Un frein de carrière
Le présentéisme est déjà identifié comme un facteur de risque en termes de santé et de sécurité au travail. Il freine aussi la carrière des femmes, qui ne peuvent plus assurer un comportement dit "corporate" : rester tard pour montrer sa motivation, se rendre visible et développer son réseau en interne.
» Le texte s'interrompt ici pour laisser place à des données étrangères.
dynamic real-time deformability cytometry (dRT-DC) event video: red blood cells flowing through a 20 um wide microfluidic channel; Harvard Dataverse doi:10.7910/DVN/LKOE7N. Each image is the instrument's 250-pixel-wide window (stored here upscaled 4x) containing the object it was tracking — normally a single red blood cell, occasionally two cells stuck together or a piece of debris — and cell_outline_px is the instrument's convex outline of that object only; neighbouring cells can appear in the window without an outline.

"Certains de mes collègues, homme ou femme, prennent des pauses tout au long de la journée, mais sont là longtemps. Moi, j’arrive à atteindre mes objectifs dans un délai plus restreint, mais ce n’est pas reconnu. Les seules mères de mon service qui n’ont pas été freinées dans leur ascension sont celles qui ont joué le jeu du présentéisme. La maternité est acceptée seulement si la femme continue de ne pas compter ses heures", résume Yasmine.
Une trop lente évolution
Malgré tout, les pratiques évoluent. La Charte de la Parentalité, ou les 15 engagements pour l’équilibre des temps de vie, vont dans ce sens. Mathilde Tabary, responsable RSE (responsabilité sociale des entreprises) de Carrefour, explique :"Dès 2008, nous avons été l’un des 30 premiers groupes à signer la Charte de la Parentalité, avec des actions concrètes. En outre, Carrefour France a signé les 15 engagements pour l'équilibre de vie de l’OPE (l’Observatoire de la parentalité en entreprise, NDLR). Nous avons également des Chartes de réunions en France, en Espagne et en Argentine pour l'équilibre des temps de vie. Enfin, pour sensibiliser à cette question, nous diffusons régulièrement des 'Guides de la parentalité' à l'ensemble de nos managers, en France et ailleurs."
Mais le chemin à parcourir est encore long, comme le constate Jérôme Ballarin : "D’après le dernier Baromètre OPE de la conciliation entre vie professionnelle, vie personnelle et familiale, 7 salariés sur 10 considèrent que leur employeur ne fait pas beaucoup de choses pour les aider à équilibrer leur temps de vie."